◆ **WORK ITEM**
Please retype the data in full and exactly; the pictures are not part of the copy.

◆ **STORED DATA**
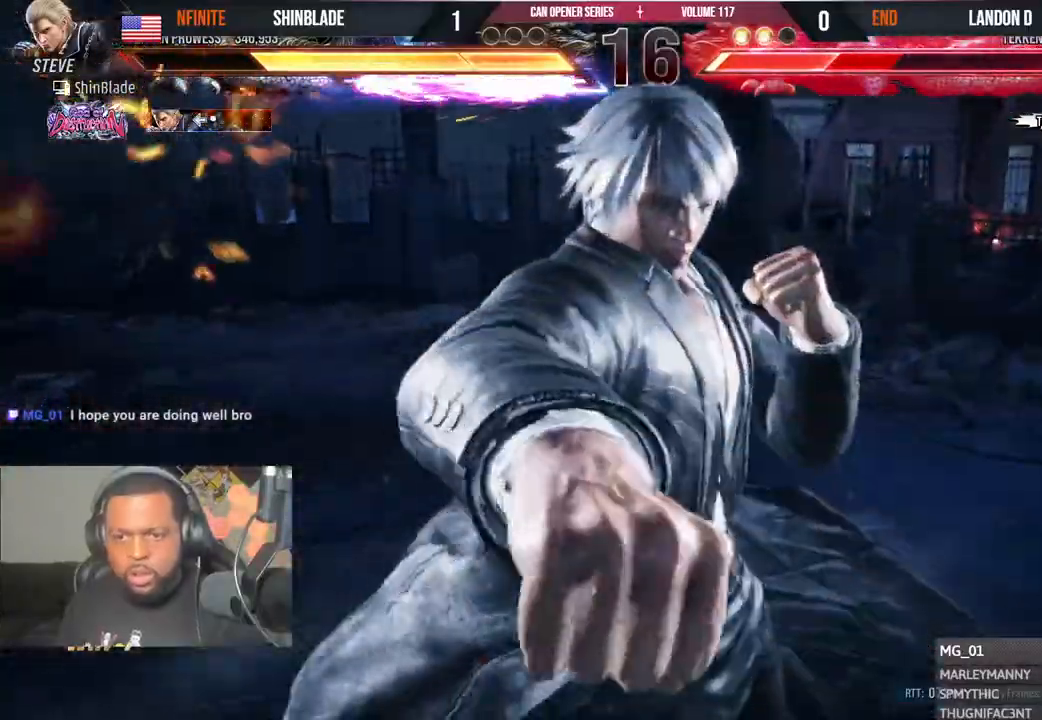
{"buttons": [], "left_stick": "center", "right_stick": "center", "events": []}
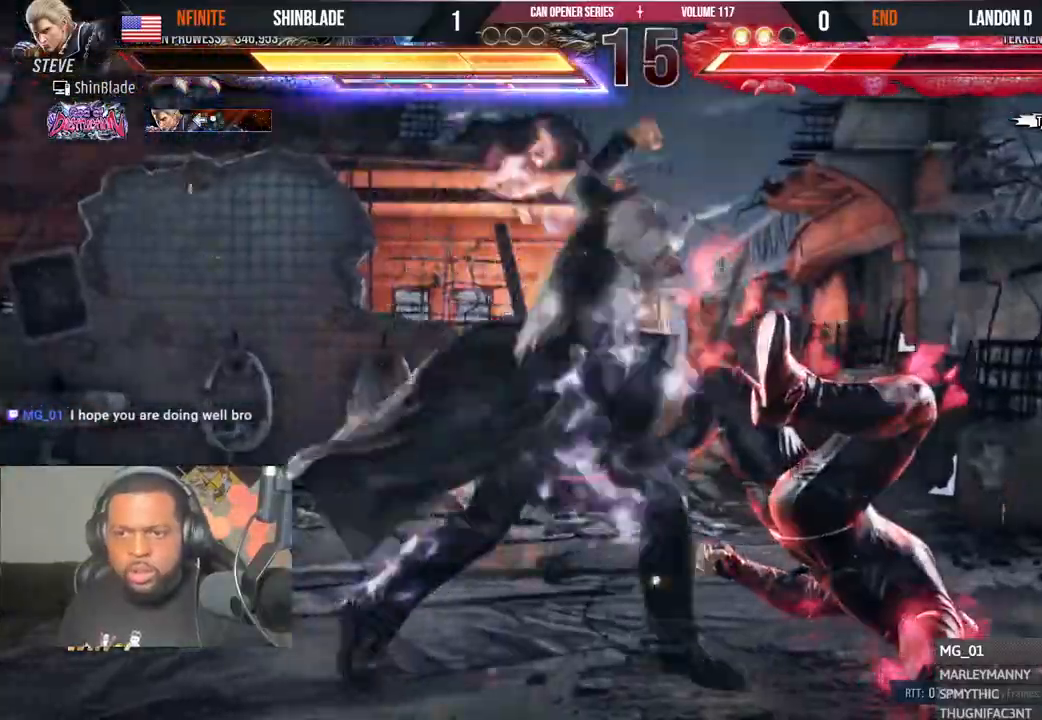
{"buttons": [], "left_stick": "center", "right_stick": "center", "events": []}
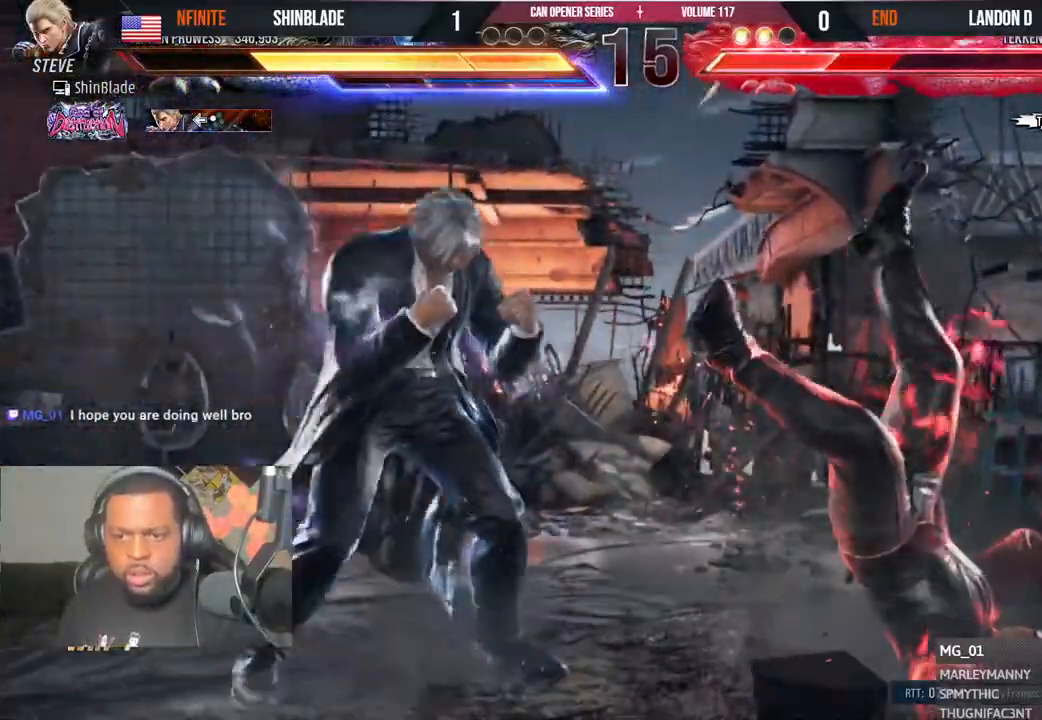
{"buttons": ["DPAD_RIGHT"], "left_stick": "center", "right_stick": "center", "events": [[17, "SQUARE", "down"], [17, "TRIANGLE", "down"], [100, "DPAD_RIGHT", "down"], [117, "SQUARE", "up"], [117, "TRIANGLE", "up"]]}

◆ **TASK SOLUTION**
{"buttons": [], "left_stick": "center", "right_stick": "center", "events": []}
{"buttons": [], "left_stick": "center", "right_stick": "center", "events": []}
{"buttons": ["DPAD_RIGHT"], "left_stick": "center", "right_stick": "center", "events": [[17, "SQUARE", "down"], [17, "TRIANGLE", "down"], [100, "DPAD_RIGHT", "down"], [117, "SQUARE", "up"], [117, "TRIANGLE", "up"]]}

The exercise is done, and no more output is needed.